Александр устроился поудобнее, выставил перед собой чернильницу с большим белым пером, однако прежде чем начать писать, он принялся изучать содержимое первого листа из той стопки бумаги, которую Вишневский прихватил из архивов штаба Второй флотилии атомного флота в Рыбачьем. Страсть к чтению была у всех членов приморского квартета. И они читали буквально все, что попадало им в руки. Однажды, в одном из старых деревянных домов, что совсем пришел в негодность и подлежал разборке, обнаружилось, что под слоем обоев стены обклеены газетами аж семидесятых годов прошлого столетия. Снос старой избы был приостановлен, и квартет многие недели ходил туда читать статьи из далекого, дремучего прошлого.

Прочитав первый лист, Цой шмыгнул носом и взялся за перо.

– В тридевятом царстве, тридесятом государстве…

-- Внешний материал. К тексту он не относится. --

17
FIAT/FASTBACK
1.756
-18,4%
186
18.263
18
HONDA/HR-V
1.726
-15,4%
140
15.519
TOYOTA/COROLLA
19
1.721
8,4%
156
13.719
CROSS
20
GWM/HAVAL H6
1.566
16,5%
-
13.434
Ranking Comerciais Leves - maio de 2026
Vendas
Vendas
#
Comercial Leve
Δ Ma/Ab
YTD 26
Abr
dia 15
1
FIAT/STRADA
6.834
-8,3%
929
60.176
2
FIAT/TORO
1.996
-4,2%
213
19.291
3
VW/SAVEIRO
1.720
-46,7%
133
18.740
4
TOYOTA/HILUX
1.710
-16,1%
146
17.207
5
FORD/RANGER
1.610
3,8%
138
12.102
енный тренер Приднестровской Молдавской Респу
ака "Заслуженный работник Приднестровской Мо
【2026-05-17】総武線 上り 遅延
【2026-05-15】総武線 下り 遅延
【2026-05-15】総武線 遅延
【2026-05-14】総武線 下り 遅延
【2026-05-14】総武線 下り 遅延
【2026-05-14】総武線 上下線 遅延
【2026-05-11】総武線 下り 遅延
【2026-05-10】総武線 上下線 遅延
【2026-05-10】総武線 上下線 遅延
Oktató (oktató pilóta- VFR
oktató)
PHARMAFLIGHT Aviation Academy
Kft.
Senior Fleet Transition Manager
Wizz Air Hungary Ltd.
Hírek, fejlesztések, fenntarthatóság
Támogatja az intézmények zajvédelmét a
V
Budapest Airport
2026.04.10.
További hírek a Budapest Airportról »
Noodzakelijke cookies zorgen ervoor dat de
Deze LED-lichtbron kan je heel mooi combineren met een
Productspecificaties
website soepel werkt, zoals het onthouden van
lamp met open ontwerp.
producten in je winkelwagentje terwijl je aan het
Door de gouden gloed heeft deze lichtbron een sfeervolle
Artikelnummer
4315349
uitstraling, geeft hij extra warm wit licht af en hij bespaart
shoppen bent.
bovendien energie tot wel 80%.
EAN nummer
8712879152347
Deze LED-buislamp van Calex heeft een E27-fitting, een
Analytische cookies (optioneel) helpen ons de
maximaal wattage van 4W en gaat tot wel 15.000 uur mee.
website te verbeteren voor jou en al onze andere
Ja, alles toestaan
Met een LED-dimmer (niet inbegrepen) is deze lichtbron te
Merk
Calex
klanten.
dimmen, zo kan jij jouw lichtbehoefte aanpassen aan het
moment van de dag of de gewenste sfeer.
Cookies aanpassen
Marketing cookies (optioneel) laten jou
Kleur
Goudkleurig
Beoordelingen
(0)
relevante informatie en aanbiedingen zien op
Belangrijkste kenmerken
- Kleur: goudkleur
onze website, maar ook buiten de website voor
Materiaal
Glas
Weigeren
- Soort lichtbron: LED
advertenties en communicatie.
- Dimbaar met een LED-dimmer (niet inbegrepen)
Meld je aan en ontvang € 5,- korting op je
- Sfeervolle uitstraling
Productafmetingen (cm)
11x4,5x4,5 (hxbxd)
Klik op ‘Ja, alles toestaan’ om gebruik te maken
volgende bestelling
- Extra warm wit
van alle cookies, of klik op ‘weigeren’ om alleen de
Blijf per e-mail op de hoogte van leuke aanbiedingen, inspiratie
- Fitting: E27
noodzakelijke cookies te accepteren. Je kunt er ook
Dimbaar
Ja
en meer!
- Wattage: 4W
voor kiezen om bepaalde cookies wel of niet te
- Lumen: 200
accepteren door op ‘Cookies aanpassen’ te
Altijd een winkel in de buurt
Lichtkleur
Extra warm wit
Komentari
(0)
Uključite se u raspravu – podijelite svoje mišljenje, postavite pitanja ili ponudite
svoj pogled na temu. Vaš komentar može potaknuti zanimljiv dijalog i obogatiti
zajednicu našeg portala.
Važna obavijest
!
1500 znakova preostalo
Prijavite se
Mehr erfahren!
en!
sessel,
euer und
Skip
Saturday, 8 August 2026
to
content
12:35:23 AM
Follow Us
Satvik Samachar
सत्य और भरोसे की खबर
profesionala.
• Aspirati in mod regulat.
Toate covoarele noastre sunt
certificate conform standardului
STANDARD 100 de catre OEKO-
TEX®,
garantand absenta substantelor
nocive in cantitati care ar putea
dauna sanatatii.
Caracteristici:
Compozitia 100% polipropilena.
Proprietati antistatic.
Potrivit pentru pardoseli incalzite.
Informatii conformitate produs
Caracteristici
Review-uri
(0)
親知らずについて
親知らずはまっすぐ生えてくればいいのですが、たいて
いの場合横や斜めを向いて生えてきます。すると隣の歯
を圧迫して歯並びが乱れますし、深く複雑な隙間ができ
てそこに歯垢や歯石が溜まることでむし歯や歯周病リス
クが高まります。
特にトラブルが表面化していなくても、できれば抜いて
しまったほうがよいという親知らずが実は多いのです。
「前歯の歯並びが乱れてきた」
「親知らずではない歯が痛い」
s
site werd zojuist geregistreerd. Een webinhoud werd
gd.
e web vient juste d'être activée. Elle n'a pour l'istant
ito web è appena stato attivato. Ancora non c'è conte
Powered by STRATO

– Сань, давай посерьезней и молча, а? – поморщился Жаров. – И постарайся в этот раз избегать словечек типа «лошара», «чмошник» и «рукожопое рачелово». Это же летопись. Документ на века…

– Да это было-то всего один раз. Три года тому назад, – отмахнулся Александр, начавший старательно выводить буквы на белом листе.

Жаров поднялся и принялся ходить по классу, задумчиво потирая подбородок:

– Слушайте, пацаны, а кто этого Сердюкова знает?

– Которого судить будут? Я пару раз пересекался с ним, – ответил Цой.

– Да? И что можешь о нем сказать?

– Лошара, чмошник и рукожопое рачелово.

– Сань, ну я серьезно спрашиваю ведь!

– А я шучу, Жар? Хреновый он человек. Вредный, жадный, лживый. У меня вообще ощущение, что он был в одной из зачищенных нами банд, но вовремя перекрасился, почуяв близость нашей революции. Хотя… Я, может, его с кем-то путаю…

– Твои ощущения еще не повод для смертной казни, – покачал головой Андрей и задумчиво уставился на лежавший на подоконнике пистолет, что он забрал утром у Крашенинникова. Ему почему-то не давали покоя слова этого вулканолога о недовольных правлением квартета.

– А с чего смертная казнь-то? – спросил Цой.